_Exercise_
Transcribe the data below in full, exactly.

(Collected data entries)
◇ ◇ ◇

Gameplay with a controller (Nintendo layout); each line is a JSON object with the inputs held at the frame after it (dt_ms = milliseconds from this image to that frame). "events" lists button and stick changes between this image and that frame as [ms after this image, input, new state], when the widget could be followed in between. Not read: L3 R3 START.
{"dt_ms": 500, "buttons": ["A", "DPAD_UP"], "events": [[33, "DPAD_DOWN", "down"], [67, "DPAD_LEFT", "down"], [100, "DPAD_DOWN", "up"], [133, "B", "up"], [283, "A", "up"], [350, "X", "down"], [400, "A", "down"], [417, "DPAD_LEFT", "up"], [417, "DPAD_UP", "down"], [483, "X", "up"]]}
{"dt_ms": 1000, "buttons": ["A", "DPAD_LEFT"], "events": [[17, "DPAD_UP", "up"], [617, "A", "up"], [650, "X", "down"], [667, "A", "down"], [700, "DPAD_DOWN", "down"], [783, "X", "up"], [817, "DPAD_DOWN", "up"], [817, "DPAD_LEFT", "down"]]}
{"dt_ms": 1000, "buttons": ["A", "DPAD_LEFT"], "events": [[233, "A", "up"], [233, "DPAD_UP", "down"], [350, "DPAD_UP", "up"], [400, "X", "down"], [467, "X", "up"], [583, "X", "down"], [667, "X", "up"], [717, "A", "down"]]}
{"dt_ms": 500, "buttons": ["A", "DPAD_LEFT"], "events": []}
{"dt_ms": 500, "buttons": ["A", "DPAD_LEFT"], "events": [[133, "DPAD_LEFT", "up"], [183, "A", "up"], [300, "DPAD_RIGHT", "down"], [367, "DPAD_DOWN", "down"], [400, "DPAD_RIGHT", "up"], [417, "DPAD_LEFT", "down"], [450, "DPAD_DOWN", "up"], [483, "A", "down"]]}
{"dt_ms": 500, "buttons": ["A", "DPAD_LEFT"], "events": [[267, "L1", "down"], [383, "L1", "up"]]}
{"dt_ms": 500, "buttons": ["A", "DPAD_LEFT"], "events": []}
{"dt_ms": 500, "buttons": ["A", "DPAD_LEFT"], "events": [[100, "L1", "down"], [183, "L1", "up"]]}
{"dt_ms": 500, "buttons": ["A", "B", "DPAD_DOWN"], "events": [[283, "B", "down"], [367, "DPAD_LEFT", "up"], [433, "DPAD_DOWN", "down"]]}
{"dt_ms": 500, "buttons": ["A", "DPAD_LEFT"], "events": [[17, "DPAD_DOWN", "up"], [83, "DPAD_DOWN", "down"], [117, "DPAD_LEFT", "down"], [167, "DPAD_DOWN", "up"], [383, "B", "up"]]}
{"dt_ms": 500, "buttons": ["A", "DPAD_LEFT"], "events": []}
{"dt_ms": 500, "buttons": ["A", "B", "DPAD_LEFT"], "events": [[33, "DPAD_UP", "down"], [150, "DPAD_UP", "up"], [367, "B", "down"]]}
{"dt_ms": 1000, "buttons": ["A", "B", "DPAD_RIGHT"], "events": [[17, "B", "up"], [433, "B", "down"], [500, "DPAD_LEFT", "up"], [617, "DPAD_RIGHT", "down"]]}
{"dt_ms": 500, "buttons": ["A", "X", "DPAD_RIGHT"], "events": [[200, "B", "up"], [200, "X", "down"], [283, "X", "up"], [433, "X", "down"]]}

◇ ◇ ◇

_Solved problem_
Gameplay with a controller (Nintendo layout); each line is a JSON object with the inputs held at the frame after it (dt_ms = milliseconds from this image to that frame). "events" lists button and stick changes between this image and that frame as [ms after this image, input, new state], when the widget could be followed in between. Not read: L3 R3 START.
{"dt_ms": 500, "buttons": ["A", "DPAD_UP"], "events": [[33, "DPAD_DOWN", "down"], [67, "DPAD_LEFT", "down"], [100, "DPAD_DOWN", "up"], [133, "B", "up"], [283, "A", "up"], [350, "X", "down"], [400, "A", "down"], [417, "DPAD_LEFT", "up"], [417, "DPAD_UP", "down"], [483, "X", "up"]]}
{"dt_ms": 1000, "buttons": ["A", "DPAD_LEFT"], "events": [[17, "DPAD_UP", "up"], [617, "A", "up"], [650, "X", "down"], [667, "A", "down"], [700, "DPAD_DOWN", "down"], [783, "X", "up"], [817, "DPAD_DOWN", "up"], [817, "DPAD_LEFT", "down"]]}
{"dt_ms": 1000, "buttons": ["A", "DPAD_LEFT"], "events": [[233, "A", "up"], [233, "DPAD_UP", "down"], [350, "DPAD_UP", "up"], [400, "X", "down"], [467, "X", "up"], [583, "X", "down"], [667, "X", "up"], [717, "A", "down"]]}
{"dt_ms": 500, "buttons": ["A", "DPAD_LEFT"], "events": []}
{"dt_ms": 500, "buttons": ["A", "DPAD_LEFT"], "events": [[133, "DPAD_LEFT", "up"], [183, "A", "up"], [300, "DPAD_RIGHT", "down"], [367, "DPAD_DOWN", "down"], [400, "DPAD_RIGHT", "up"], [417, "DPAD_LEFT", "down"], [450, "DPAD_DOWN", "up"], [483, "A", "down"]]}
{"dt_ms": 500, "buttons": ["A", "DPAD_LEFT"], "events": [[267, "L1", "down"], [383, "L1", "up"]]}
{"dt_ms": 500, "buttons": ["A", "DPAD_LEFT"], "events": []}
{"dt_ms": 500, "buttons": ["A", "DPAD_LEFT"], "events": [[100, "L1", "down"], [183, "L1", "up"]]}
{"dt_ms": 500, "buttons": ["A", "B", "DPAD_DOWN"], "events": [[283, "B", "down"], [367, "DPAD_LEFT", "up"], [433, "DPAD_DOWN", "down"]]}
{"dt_ms": 500, "buttons": ["A", "DPAD_LEFT"], "events": [[17, "DPAD_DOWN", "up"], [83, "DPAD_DOWN", "down"], [117, "DPAD_LEFT", "down"], [167, "DPAD_DOWN", "up"], [383, "B", "up"]]}
{"dt_ms": 500, "buttons": ["A", "DPAD_LEFT"], "events": []}
{"dt_ms": 500, "buttons": ["A", "B", "DPAD_LEFT"], "events": [[33, "DPAD_UP", "down"], [150, "DPAD_UP", "up"], [367, "B", "down"]]}
{"dt_ms": 1000, "buttons": ["A", "B", "DPAD_RIGHT"], "events": [[17, "B", "up"], [433, "B", "down"], [500, "DPAD_LEFT", "up"], [617, "DPAD_RIGHT", "down"]]}
{"dt_ms": 500, "buttons": ["A", "X", "DPAD_RIGHT"], "events": [[200, "B", "up"], [200, "X", "down"], [283, "X", "up"], [433, "X", "down"]]}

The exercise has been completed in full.